Keleluasaan KPK membuka rekening tersangka/terdakwa korupsi tersebut berdasarkan Fatwa Mahkamah Agung (MA) Nomor KMA/694/RHS/XII/2004. Fatwa tersebut ditandatangani Ketua MA Bagir Manan tanggal 2 Desember 2004 dan ditujukan kepada Gubernur BI. Dengan fatwa MA ini KPK kini bukan saja menjadi lembaga yang fullpower, tetapi juga tidak lagi ada yang menghalangi langkahnya menyeret para koruptor ke meja hijau.
Menurut Ketua MA dalam fatwa tersebut, pasal 12 UU No.30/2002 merupakan ketentuan khusus (lex specialis) yang memberi kewenangan kepada KPK dalam melaksanakan tugas penyelidikan, penyidikan dan penuntutan.
Sebagai lex specialis, ketentuan pasal 12 dapat mengenyampingkan ketentuan-ketentuan dalam undang-undang yang bersifat umum. Pasal 12 butir c UU No.30/2002 menyebutkan KPK berwenang meminta keterangan pada bank atau lembaga keuangan lainnya tentang keadaan keuangan tersangka atau terdakwa yang sedang diperiksa. Sedangkan pasal 12 butir d UU No.30/2002 menyatakan bahwa KPK berwenang memerintahkan kepada bank atau lembaga keuangan lainnya untuk memblokir rekening yang diduga hasil dari korupsi milik tersangka, terdakwa atau pihak lain yang terkait.
Selama ini kerahasiaan bank diatur dalam pasal 42 UU No.10/1998. Memang, khusus untuk pemberantasan korupsi, berdasarkan UU tentang Pemberantasan Tindak Pidana Korupsi, kerahasiaan bank dapat diterobos. Seperti termaktub dalam pasal 29 ayat 1 UU Pemberantasan Tindak Pidana Korupsi, bahwa penyidik, penuntut umum atau hakim, untuk kepentingan penyidikan, penuntutan atau pemeriksaan di sidang pengadilan dapat meminta keterangan pada bank tentang keadaan keuangan tersangka atau terdakwa.
Tetapi, permintaan keterangan tersebut harus diajukan kepada Gubernur BI sesuai dengan tata cara pengajuan permintaan keterangan sebagaimana diatur dalam ayat 2 dan ayat 3 pasal 29 UU itu. Dengan pasal 12 UU No 30/2002 - menurut fatwa MA tadi ketentuan ini bisa dikesampingkan.
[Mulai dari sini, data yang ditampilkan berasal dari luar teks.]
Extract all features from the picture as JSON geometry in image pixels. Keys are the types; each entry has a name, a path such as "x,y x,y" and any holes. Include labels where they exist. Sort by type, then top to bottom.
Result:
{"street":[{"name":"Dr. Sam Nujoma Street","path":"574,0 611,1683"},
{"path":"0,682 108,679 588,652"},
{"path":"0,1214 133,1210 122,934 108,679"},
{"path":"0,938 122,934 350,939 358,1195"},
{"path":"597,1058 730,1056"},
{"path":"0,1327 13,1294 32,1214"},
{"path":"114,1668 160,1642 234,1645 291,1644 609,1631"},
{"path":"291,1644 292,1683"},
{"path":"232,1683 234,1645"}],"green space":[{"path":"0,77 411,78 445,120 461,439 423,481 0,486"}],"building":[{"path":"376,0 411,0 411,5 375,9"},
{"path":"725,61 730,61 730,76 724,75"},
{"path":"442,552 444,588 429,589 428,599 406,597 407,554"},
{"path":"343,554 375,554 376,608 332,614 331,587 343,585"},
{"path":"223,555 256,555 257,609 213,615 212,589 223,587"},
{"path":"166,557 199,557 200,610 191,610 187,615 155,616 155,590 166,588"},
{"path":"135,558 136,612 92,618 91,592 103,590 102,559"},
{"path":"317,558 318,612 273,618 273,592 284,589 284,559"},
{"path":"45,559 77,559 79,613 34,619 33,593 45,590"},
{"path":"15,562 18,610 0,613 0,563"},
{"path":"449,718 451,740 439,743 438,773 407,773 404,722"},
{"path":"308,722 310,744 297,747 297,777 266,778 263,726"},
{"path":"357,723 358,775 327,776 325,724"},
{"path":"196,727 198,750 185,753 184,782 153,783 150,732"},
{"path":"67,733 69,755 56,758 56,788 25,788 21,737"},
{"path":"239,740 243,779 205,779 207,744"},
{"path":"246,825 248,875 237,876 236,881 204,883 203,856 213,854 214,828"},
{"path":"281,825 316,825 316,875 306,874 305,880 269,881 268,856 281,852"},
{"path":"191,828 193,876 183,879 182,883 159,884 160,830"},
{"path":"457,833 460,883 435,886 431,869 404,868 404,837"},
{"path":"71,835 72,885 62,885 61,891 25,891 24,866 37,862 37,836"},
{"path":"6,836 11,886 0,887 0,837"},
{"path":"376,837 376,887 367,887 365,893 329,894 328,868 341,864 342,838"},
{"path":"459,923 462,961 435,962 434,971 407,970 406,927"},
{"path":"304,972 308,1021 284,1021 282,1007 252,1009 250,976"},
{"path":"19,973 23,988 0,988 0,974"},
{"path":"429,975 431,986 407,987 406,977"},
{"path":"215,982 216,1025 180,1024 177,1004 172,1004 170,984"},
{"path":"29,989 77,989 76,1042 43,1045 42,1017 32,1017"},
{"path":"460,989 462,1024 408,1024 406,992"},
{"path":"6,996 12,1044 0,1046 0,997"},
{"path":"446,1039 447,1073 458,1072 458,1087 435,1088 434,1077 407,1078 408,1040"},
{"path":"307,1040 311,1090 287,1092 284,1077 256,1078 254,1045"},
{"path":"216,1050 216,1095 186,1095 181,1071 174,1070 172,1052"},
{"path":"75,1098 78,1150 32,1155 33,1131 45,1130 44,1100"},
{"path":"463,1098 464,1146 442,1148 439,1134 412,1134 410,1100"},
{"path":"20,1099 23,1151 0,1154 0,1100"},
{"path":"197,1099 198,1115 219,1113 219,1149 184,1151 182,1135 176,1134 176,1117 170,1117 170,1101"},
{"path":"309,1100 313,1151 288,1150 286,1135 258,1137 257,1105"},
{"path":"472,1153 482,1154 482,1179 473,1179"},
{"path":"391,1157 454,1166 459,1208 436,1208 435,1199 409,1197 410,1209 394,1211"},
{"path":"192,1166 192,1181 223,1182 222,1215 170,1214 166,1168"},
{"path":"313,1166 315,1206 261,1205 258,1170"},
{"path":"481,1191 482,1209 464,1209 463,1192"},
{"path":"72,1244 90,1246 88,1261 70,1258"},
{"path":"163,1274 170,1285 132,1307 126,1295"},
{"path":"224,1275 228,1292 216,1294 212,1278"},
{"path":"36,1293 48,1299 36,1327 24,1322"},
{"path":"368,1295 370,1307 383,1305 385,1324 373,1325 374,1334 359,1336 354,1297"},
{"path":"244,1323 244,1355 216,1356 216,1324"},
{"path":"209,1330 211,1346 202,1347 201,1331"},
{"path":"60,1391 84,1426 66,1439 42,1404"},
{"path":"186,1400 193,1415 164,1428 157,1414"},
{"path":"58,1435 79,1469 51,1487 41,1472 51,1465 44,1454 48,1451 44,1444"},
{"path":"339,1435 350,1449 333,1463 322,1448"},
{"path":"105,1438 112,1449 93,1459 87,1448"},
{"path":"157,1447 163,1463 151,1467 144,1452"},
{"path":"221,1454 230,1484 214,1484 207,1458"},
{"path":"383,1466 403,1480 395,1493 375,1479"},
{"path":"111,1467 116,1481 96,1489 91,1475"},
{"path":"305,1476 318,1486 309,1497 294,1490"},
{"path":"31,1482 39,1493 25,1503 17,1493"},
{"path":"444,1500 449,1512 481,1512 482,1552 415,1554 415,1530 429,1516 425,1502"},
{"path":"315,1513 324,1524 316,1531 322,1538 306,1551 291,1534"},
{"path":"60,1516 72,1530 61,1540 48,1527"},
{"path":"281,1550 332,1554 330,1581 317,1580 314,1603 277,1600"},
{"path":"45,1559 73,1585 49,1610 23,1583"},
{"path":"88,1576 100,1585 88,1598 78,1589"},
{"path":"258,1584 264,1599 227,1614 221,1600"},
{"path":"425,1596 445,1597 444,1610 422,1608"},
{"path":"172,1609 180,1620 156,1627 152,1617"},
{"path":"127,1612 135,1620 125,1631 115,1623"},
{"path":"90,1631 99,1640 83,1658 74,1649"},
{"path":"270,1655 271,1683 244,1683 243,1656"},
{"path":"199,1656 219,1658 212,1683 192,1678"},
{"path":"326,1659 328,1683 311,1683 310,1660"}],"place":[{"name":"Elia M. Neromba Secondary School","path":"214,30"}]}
Nah, karena pasal 12 UU No 30/2002 tersebut telah mengatur secara khusus kewenangan KPK, khususnya pasal 12 huruf c dan d, dan atas dasar pedoman asas bahwa ketentuan undang-undang yang baru mengesampingkan undang-undang yang lama, maka prosedur izin membuka rahasia bank sebagaimana diatur dalam pasal 29 ayat 2 dan ayat 3 UU No 20 tahun 2001 jo pasal 42 UU Perbankan tidak berlaku bagi KPK. Artinya, dalam pengusutan korupsi KPK relatif lebih memiliki otoritas dan keleluasaan dibanding lembaga kepolisian dan kejaksaan.
Lalu apa lagi, apakah KPK masih punya alasan untuk memperlambat langkahnya memberantas korupsi. Kini masyarakat yang sudah mulai tercekik oleh membubungnya harga-harga sembako menunggu kerja KPK. Tentu saja juga menanti hasil kerja kepolisian dan kejaksaan yang terkesan sedang berpacu mengejar para koruptor.